── Data for this task ──
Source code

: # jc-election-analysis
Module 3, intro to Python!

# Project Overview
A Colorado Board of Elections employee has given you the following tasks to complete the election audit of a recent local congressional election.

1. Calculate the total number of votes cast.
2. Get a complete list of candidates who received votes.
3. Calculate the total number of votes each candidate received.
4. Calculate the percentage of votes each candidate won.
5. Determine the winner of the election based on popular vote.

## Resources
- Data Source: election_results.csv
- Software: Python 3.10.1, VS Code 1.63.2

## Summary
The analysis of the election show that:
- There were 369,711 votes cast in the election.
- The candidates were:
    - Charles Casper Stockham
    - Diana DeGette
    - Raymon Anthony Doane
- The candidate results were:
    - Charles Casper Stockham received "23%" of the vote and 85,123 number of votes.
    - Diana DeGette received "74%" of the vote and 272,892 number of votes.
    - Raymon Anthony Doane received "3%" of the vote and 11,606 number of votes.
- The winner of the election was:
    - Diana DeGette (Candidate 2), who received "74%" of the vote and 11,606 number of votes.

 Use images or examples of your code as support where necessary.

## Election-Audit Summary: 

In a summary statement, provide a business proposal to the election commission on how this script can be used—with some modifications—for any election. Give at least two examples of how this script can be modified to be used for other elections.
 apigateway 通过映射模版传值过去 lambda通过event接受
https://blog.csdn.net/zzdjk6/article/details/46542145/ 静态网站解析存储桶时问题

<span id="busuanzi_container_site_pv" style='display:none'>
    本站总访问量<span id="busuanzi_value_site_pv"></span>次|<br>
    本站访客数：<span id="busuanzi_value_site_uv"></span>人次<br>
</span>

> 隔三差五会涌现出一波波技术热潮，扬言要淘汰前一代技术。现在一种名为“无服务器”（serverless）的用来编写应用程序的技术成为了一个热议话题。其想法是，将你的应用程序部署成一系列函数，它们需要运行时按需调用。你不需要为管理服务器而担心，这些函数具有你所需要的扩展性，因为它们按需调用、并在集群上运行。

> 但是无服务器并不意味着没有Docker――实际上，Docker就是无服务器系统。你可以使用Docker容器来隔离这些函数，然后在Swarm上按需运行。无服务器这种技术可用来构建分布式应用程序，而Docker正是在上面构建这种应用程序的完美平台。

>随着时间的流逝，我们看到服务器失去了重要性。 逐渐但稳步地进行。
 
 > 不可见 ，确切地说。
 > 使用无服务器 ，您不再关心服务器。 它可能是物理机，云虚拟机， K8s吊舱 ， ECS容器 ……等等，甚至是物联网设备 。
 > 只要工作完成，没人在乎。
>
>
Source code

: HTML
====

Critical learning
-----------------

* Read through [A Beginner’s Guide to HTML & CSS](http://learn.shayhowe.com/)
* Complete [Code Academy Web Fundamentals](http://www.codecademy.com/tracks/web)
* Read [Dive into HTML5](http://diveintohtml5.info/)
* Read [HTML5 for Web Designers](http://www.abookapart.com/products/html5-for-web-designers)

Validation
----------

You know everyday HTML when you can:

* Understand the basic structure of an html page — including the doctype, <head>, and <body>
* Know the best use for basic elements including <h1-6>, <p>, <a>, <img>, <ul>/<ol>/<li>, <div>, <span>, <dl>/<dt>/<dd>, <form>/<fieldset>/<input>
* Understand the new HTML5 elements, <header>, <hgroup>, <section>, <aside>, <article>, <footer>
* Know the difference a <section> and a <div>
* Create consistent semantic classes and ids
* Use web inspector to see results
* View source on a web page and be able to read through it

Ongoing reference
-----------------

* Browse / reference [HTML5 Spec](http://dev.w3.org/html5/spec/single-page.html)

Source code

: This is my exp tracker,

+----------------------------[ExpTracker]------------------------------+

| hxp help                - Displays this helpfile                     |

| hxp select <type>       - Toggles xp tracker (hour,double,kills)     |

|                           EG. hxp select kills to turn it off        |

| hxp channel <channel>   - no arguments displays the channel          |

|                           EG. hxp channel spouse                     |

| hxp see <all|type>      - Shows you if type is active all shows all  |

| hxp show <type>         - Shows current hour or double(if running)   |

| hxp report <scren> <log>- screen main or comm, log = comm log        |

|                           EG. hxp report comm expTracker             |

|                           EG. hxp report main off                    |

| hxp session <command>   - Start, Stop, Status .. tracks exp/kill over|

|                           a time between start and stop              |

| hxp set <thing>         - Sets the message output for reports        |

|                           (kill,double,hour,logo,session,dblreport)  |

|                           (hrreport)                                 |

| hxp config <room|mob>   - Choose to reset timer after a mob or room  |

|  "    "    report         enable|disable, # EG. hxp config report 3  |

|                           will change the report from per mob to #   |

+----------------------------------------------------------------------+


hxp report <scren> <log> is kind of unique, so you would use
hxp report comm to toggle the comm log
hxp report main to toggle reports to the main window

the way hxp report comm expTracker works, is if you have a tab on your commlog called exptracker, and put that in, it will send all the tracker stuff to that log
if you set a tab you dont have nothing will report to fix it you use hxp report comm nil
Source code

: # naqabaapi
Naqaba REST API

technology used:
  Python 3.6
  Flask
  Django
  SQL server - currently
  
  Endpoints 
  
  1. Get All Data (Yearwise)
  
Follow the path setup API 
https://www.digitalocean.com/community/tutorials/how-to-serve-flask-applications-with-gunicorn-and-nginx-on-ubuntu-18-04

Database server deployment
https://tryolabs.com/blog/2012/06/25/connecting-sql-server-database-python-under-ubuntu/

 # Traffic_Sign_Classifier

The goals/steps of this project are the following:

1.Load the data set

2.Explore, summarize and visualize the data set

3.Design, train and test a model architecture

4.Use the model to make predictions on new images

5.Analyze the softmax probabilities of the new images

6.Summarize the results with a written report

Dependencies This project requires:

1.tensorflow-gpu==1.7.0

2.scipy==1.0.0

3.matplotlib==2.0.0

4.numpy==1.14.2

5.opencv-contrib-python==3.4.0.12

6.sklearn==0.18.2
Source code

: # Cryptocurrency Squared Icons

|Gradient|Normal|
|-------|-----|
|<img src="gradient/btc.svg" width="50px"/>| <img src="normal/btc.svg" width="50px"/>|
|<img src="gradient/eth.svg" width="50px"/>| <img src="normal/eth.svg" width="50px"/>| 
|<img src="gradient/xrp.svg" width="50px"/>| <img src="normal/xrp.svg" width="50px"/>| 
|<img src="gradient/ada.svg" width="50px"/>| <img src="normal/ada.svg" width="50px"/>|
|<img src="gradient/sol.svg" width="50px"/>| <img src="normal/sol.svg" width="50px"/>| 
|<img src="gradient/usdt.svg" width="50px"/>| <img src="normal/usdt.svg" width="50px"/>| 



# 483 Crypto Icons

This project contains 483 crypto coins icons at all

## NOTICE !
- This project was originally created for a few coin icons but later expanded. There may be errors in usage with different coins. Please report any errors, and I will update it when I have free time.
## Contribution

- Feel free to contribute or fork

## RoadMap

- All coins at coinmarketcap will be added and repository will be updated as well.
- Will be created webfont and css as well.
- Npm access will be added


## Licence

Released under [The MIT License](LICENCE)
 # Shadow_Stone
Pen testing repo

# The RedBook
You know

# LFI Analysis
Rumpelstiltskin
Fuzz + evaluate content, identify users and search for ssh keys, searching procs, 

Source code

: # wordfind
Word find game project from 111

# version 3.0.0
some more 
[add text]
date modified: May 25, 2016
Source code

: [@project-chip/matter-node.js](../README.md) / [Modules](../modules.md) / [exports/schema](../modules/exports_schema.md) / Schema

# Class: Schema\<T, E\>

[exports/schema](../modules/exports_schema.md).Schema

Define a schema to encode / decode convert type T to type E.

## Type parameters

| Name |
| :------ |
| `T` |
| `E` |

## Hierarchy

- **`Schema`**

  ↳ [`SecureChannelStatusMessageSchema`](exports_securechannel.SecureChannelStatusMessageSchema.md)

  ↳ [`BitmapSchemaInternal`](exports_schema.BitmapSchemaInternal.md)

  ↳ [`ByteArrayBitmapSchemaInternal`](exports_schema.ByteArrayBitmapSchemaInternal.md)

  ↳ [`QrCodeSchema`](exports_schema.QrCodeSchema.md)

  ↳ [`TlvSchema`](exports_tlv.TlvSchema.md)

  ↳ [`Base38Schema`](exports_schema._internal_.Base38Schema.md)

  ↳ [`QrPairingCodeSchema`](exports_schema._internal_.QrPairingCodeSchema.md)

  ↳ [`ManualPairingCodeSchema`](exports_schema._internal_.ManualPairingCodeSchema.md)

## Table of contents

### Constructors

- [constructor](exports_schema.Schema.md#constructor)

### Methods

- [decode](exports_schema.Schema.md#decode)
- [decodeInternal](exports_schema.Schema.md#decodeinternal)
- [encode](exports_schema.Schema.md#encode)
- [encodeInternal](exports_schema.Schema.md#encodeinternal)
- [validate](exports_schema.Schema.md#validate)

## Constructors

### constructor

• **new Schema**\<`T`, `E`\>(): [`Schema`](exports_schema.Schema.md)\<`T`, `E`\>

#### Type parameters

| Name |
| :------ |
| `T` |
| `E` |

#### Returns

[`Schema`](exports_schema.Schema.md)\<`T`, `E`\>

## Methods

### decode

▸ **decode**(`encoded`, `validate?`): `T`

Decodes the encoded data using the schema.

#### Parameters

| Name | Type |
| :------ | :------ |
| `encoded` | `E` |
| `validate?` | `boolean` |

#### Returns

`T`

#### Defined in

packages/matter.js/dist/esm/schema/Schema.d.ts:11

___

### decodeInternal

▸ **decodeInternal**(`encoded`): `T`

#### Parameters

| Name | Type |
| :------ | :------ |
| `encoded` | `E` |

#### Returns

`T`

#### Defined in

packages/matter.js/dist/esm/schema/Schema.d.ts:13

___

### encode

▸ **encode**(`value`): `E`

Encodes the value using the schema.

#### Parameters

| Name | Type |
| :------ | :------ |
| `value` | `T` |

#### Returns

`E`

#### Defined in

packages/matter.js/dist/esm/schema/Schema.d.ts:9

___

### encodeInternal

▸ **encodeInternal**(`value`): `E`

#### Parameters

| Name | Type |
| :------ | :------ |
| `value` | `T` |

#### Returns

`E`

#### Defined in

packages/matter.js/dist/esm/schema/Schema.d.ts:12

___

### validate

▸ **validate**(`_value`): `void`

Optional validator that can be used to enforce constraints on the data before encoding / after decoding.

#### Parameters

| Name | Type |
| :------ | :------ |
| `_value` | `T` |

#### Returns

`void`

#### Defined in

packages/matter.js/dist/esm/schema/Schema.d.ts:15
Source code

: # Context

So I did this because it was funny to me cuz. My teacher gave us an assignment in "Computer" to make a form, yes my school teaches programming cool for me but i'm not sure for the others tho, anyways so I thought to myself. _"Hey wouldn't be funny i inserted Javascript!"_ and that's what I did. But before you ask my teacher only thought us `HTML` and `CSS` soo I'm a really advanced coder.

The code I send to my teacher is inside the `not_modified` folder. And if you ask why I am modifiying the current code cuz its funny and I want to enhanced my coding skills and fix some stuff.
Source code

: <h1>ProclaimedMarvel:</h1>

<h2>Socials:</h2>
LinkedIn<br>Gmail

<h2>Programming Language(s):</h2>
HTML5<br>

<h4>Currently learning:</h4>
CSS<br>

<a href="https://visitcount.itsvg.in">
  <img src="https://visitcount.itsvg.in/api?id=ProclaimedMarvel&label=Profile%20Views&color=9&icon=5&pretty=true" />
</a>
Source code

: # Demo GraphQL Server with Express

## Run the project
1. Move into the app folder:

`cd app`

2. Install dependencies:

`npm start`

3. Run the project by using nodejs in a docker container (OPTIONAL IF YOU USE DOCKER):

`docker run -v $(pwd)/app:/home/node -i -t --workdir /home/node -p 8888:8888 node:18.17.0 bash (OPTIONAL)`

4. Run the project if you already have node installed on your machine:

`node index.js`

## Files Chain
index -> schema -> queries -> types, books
───
Look through the data above and report every line in which "using" appears.

Decodes the encoded data using the schema.
Encodes the value using the schema.
3. Run the project by using nodejs in a docker container (OPTIONAL IF YOU USE DOCKER):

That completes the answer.